Ne zaman özleriz? Bazen uzun zaman görmediğimiz birini özlediğimizi hissederiz. Neden?
Çok hareketli bir yaşam içinde, çalışıyor, akşamları arkadaşlarınızla eğlenceli zaman geçiriyorsanız, geziyor, eğleniyorsanız; bu durumdan memnun ve mutlu olduğunuzu hissediyorsanız, uzun zamandır görmediğiniz kişiyi anımsamazsınız. Arada kısa durgun zamanlarda aklınıza gelse dahi tam bir özlem hissetmezsiniz.
Fakat bu hareketli ve neşeli yaşamınız bir nedenle kesintiye uğrayacak olursa ya da hareketli yaşamınız sizi eskisi kadar mutlu etmiyor ve neşelendirmiyorsa; işte bu durumda zihin refleks olarak daha mutlu hissettiği anları, dolayısıyla anıları arama eğilimi gösterir. Şimdiki zamanla geçmiş anılarını karşılaştırır. Serotonin seviyesini koruma eğilimi olarak tarif edebiliriz. Bu noktada zihin aradığı anılar içinde mutlu olduğu zamanları tespit eder. Böylece o anlara bağlı anıları çağırma yani anımsama eğilimi gösterir. İlgili anılardaki kişiler hafızamızda belirir. (Beyin dinamik bir yapıdadır; bu nedenle anımsama oldukça karmaşık bir işlemler bütünüdür. Beynin çok farklı noktalarına kayıt edilmiş verilerin çağrılması ve bir bütün hale getirilmesi aslında başlı başına ayrı bir konudur.) Onlarla veya o kişiyle mutlu hissettiğimiz anılar canlanmaya başlar. İşte bu nokta özleme duygusunu hissetmemize neden olur. (Serotonin seviyesinin tetiklemesiyle amigdala üzerinde özlem duygusu olarak hissettiğimiz nörorolojik kimyasal işlemler bütünüdür.) Yeniden o kişiyle birlikte geçirilecek zamanın yine sizi eskisi gibi mutlu edeceğini varsayarsınız.

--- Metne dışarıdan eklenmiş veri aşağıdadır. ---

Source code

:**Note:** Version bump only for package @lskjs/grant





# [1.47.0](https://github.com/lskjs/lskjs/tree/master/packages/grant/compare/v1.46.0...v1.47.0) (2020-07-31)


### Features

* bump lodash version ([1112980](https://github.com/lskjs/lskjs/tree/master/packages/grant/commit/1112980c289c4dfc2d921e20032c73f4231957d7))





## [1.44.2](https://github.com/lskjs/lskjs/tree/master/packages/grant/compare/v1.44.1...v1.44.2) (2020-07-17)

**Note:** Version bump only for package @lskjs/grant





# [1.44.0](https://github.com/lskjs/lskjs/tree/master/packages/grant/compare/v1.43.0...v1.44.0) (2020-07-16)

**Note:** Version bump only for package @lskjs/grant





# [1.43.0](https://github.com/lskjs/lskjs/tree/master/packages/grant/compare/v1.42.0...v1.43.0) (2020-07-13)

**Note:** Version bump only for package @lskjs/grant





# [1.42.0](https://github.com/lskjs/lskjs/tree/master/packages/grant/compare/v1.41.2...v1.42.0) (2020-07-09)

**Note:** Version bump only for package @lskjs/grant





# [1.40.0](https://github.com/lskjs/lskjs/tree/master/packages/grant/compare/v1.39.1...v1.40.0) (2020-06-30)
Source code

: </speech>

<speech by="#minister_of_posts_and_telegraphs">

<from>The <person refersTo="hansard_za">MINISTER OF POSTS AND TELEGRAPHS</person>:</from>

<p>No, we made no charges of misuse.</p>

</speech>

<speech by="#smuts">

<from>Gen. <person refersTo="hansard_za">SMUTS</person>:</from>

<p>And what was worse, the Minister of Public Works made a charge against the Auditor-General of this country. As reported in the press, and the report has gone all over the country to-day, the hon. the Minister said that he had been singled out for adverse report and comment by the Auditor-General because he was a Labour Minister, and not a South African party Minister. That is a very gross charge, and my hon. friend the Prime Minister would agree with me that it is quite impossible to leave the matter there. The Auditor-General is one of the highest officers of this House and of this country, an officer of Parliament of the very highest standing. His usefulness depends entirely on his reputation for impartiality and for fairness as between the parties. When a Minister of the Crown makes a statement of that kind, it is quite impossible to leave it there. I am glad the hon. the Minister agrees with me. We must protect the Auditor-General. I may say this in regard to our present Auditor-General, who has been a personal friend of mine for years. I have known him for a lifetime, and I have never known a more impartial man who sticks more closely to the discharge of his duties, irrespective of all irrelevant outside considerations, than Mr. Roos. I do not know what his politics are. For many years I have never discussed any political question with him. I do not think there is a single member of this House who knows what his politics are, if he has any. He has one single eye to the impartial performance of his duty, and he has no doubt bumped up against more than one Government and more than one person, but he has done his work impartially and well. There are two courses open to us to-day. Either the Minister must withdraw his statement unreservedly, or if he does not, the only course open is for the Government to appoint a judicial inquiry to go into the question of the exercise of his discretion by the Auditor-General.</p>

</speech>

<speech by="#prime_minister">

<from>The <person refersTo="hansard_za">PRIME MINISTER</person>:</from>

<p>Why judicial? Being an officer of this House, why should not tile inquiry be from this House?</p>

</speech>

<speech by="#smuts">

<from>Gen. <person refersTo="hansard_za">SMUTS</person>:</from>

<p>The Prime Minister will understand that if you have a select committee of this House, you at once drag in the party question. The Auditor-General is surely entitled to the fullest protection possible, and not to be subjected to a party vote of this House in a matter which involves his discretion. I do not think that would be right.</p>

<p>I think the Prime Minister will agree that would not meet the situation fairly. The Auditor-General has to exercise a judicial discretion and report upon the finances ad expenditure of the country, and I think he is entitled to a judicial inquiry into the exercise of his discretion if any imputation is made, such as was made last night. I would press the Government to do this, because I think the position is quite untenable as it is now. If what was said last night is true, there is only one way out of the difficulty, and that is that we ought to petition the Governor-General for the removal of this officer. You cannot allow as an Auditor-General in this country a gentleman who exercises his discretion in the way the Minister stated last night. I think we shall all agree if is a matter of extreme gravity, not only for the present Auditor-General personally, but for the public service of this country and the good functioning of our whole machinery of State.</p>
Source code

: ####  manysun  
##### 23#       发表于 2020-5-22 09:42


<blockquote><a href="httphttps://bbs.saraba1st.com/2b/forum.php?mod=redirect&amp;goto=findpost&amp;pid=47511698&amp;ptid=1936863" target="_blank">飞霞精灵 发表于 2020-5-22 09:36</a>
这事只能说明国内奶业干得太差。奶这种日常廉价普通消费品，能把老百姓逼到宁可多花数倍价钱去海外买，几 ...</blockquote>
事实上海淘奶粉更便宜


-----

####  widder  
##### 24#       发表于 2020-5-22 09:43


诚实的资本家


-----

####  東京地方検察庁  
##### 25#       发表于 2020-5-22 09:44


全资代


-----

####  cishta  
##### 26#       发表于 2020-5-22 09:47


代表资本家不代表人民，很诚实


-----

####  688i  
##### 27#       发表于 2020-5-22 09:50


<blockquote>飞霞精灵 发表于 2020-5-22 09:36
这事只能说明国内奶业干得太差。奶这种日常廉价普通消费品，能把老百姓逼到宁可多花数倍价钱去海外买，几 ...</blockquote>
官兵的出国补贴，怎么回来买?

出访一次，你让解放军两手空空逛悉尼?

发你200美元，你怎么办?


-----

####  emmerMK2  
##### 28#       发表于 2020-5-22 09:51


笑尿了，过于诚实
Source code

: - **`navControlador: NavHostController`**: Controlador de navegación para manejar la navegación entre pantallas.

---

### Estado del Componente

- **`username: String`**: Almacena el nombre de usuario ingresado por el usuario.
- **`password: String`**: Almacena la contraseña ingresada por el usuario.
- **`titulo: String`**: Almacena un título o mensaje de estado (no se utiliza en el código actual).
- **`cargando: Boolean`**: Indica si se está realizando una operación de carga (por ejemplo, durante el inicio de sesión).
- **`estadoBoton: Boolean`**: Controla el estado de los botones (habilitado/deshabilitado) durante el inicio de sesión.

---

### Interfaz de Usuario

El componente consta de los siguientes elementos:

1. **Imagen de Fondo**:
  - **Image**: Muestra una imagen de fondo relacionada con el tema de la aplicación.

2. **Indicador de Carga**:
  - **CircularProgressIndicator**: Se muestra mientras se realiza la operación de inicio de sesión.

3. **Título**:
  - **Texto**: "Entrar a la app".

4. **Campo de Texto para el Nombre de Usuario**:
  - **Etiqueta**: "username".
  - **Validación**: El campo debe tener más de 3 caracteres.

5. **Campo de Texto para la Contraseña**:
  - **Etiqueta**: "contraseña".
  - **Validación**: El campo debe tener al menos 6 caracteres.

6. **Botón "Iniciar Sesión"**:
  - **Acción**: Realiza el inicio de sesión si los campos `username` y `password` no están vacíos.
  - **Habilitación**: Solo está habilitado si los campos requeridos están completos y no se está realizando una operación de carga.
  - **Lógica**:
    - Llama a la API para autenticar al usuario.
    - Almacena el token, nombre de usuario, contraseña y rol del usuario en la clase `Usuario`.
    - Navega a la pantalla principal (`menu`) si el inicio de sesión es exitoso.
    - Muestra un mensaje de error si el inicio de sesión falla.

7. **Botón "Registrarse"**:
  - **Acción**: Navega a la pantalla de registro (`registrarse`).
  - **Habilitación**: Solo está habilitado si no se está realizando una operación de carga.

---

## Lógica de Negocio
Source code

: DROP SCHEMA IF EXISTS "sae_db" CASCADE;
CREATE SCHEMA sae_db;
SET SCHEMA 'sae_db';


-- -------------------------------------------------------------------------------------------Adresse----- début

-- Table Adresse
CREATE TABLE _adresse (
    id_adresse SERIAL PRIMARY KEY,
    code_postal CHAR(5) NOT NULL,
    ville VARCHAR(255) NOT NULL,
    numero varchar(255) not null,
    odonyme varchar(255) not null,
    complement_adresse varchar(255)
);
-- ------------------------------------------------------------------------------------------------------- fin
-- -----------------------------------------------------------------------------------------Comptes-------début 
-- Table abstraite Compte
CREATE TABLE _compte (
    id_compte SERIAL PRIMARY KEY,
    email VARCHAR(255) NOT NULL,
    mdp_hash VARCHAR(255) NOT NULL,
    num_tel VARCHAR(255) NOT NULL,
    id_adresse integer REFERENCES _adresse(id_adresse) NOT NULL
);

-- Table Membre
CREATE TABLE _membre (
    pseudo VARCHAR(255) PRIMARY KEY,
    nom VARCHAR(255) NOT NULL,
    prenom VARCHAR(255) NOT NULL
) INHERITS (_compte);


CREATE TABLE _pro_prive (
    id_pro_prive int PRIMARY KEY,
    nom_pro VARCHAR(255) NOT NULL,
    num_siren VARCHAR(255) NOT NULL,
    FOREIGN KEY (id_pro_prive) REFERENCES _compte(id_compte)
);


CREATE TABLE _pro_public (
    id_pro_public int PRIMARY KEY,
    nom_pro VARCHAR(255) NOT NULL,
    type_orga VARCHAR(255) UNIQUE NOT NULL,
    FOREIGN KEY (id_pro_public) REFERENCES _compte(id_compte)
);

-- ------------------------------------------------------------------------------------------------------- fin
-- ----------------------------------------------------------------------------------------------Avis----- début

Özleme duygusunun sizi, o kişiye ulaşma ve aramaya yönlendirdiğini fark edersiniz. Teknik detaylara girilmeden özetlendiğinde görüldüğü gibi çok karmaşık değildir. Serotonin seviyesini koruma eğiliminin, durağan zamanlardaki yan etkisidir. Yaşlı bireylerin gençlik zamanlarını özlemeleri, anılar içinde sürekli gezinti halinde olmaları da bu yüzdendir.
Eğer mutlu ve iyi bir çocukluk dönemi geçirmişseniz ancak şimdiki yaşantınızdan memnun değilseniz, çocukluk günlerinizi özlemeniz de aynı nedenledir.